* _Task details_:
Each line of the material below with the word "wire" is to be reported.

* _Given records_:
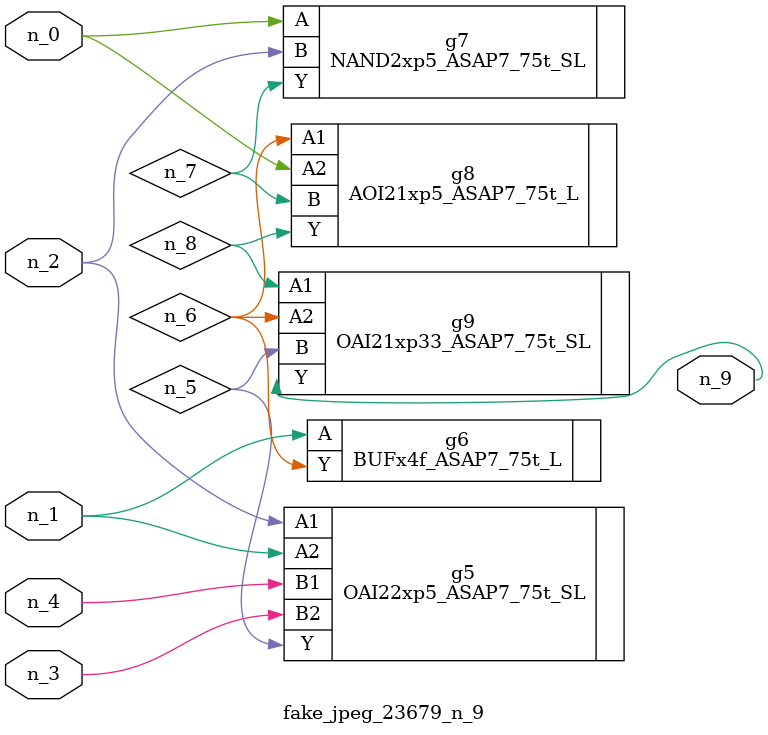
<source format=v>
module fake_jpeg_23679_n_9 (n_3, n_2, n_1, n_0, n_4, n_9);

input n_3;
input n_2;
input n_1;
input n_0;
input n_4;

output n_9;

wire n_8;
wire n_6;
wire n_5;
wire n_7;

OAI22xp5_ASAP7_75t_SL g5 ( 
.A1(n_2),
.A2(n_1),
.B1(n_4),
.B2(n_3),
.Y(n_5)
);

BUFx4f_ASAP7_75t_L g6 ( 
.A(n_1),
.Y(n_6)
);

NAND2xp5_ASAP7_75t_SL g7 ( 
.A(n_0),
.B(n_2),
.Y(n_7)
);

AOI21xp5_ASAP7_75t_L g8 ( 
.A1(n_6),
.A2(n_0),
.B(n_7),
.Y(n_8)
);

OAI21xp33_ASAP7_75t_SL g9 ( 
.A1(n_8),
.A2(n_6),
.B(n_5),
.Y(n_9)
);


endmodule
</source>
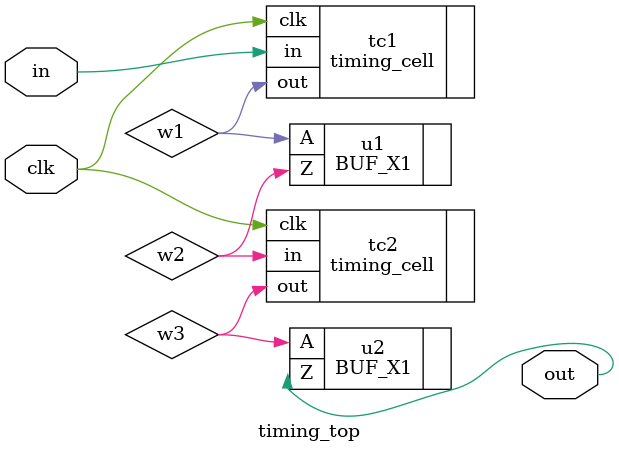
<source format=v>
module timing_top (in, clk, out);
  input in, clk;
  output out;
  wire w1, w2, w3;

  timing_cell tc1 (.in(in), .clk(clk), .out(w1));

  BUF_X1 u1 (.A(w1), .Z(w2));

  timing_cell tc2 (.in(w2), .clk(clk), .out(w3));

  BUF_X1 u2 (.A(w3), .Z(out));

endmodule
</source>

* _Result for this exercise_:
wire n_8;
wire n_6;
wire n_5;
wire n_7;
  wire w1, w2, w3;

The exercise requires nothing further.